Please quote every line of the listing below verbatim, leaving out the pictures.

[begin Stored rows]

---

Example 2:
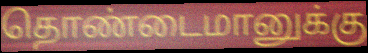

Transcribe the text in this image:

தொண்டைமானுக்கு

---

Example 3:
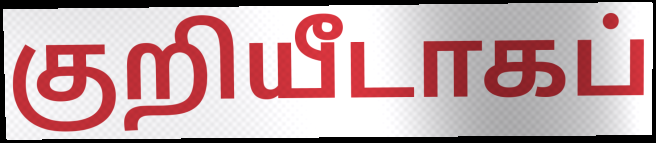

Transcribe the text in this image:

குறியீடாகப்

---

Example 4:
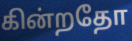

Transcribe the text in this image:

கின்றதோ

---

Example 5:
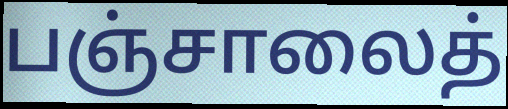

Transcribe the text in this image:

பஞ்சாலைத்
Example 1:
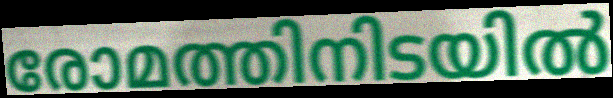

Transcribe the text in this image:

രോമത്തിനിടയിൽ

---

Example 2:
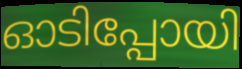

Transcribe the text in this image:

ഓടിപ്പോയി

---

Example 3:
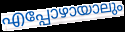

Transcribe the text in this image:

എപ്പോഴായാലും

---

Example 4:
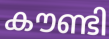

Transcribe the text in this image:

കൗണ്ടി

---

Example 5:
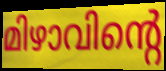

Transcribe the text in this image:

മിഴാവിന്റെ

[end Stored rows]

**Solution to the problem:**
---

Example 2:

Transcribe the text in this image:

தொண்டைமானுக்கு

---

Example 3:

Transcribe the text in this image:

குறியீடாகப்

---

Example 4:

Transcribe the text in this image:

கின்றதோ

---

Example 5:

Transcribe the text in this image:

பஞ்சாலைத்
Example 1:

Transcribe the text in this image:

രോമത്തിനിടയിൽ

---

Example 2:

Transcribe the text in this image:

ഓടിപ്പോയി

---

Example 3:

Transcribe the text in this image:

എപ്പോഴായാലും

---

Example 4:

Transcribe the text in this image:

കൗണ്ടി

---

Example 5:

Transcribe the text in this image:

മിഴാവിന്റെ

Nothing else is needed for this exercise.